▸ **Task directions**: Please restate, exactly, only the lines from the beginning of the listing below through the line containing "for (int j = 0;", with the pictures left out.

▸ **Given entries**:
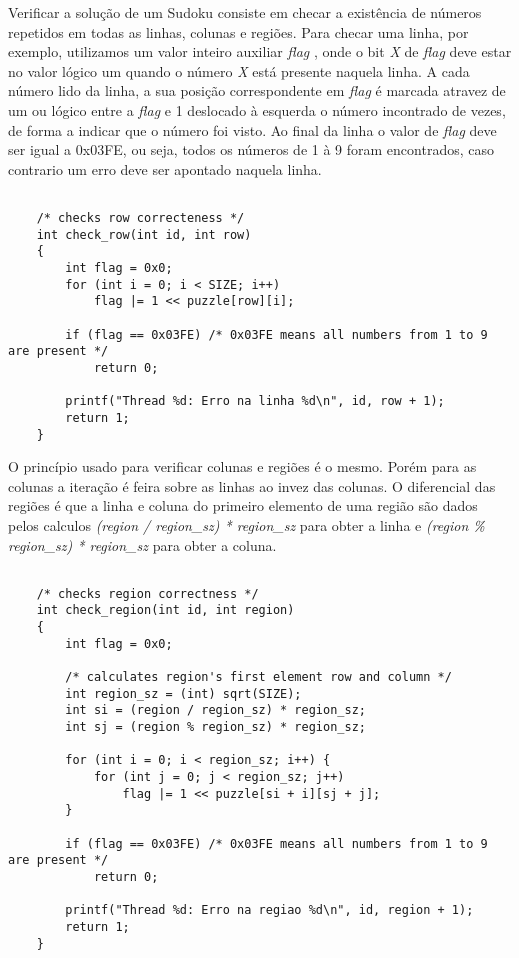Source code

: \documentclass[a4paper, 12pt]{article}
\begin{document}
Verificar a solução de um Sudoku consiste em checar a existência de números
repetidos em todas as linhas, colunas e regiões. Para checar uma linha,
por exemplo, utilizamos um valor inteiro auxiliar \textit{flag} , onde o bit
\textit{X} de \textit{flag} deve estar no valor lógico um quando o número \textit{X}
está presente naquela linha.
A cada número lido da linha, a sua posição correspondente em \textit{flag} é
marcada atravez de um ou lógico entre a \textit{flag} e 1 deslocado à esquerda
o número incontrado de vezes, de forma a indicar que o número foi visto.
Ao final da linha o valor de \textit{flag} deve ser igual a 0x03FE, ou seja,
 todos os números de 1 à 9 foram encontrados, caso contrario um erro deve ser
apontado naquela linha.

\begin{verbatim}

    /* checks row correcteness */
    int check_row(int id, int row)
    {
        int flag = 0x0;
        for (int i = 0; i < SIZE; i++)
            flag |= 1 << puzzle[row][i];

        if (flag == 0x03FE) /* 0x03FE means all numbers from 1 to 9 are present */
            return 0;

        printf("Thread %d: Erro na linha %d\n", id, row + 1);
        return 1;
    }

\end{verbatim}


O princípio usado para verificar colunas e regiões é o mesmo. Porém para as
colunas a iteração é feira sobre as linhas ao invez das colunas. O diferencial
das regiões é que a linha e coluna do primeiro elemento de uma região são dados
pelos calculos \textit{(region / region\_sz) * region\_sz} para obter a linha e
\textit{(region \% region\_sz) * region\_sz} para obter a coluna.

\begin{verbatim}

    /* checks region correctness */
    int check_region(int id, int region)
    {
        int flag = 0x0;

        /* calculates region's first element row and column */
        int region_sz = (int) sqrt(SIZE);
        int si = (region / region_sz) * region_sz;
        int sj = (region % region_sz) * region_sz;

        for (int i = 0; i < region_sz; i++) {
            for (int j = 0; j < region_sz; j++)
                flag |= 1 << puzzle[si + i][sj + j];
        }

        if (flag == 0x03FE) /* 0x03FE means all numbers from 1 to 9 are present */
            return 0;

        printf("Thread %d: Erro na regiao %d\n", id, region + 1);
        return 1;
    }

\end{verbatim}
\end{document}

▸ **Output below**:
Source code

: \documentclass[a4paper, 12pt]{article}
\begin{document}
Verificar a solução de um Sudoku consiste em checar a existência de números
repetidos em todas as linhas, colunas e regiões. Para checar uma linha,
por exemplo, utilizamos um valor inteiro auxiliar \textit{flag} , onde o bit
\textit{X} de \textit{flag} deve estar no valor lógico um quando o número \textit{X}
está presente naquela linha.
A cada número lido da linha, a sua posição correspondente em \textit{flag} é
marcada atravez de um ou lógico entre a \textit{flag} e 1 deslocado à esquerda
o número incontrado de vezes, de forma a indicar que o número foi visto.
Ao final da linha o valor de \textit{flag} deve ser igual a 0x03FE, ou seja,
 todos os números de 1 à 9 foram encontrados, caso contrario um erro deve ser
apontado naquela linha.

\begin{verbatim}

    /* checks row correcteness */
    int check_row(int id, int row)
    {
        int flag = 0x0;
        for (int i = 0; i < SIZE; i++)
            flag |= 1 << puzzle[row][i];

        if (flag == 0x03FE) /* 0x03FE means all numbers from 1 to 9 are present */
            return 0;

        printf("Thread %d: Erro na linha %d\n", id, row + 1);
        return 1;
    }

\end{verbatim}


O princípio usado para verificar colunas e regiões é o mesmo. Porém para as
colunas a iteração é feira sobre as linhas ao invez das colunas. O diferencial
das regiões é que a linha e coluna do primeiro elemento de uma região são dados
pelos calculos \textit{(region / region\_sz) * region\_sz} para obter a linha e
\textit{(region \% region\_sz) * region\_sz} para obter a coluna.

\begin{verbatim}

    /* checks region correctness */
    int check_region(int id, int region)
    {
        int flag = 0x0;

        /* calculates region's first element row and column */
        int region_sz = (int) sqrt(SIZE);
        int si = (region / region_sz) * region_sz;
        int sj = (region % region_sz) * region_sz;

        for (int i = 0; i < region_sz; i++) {
            for (int j = 0; j < region_sz; j++)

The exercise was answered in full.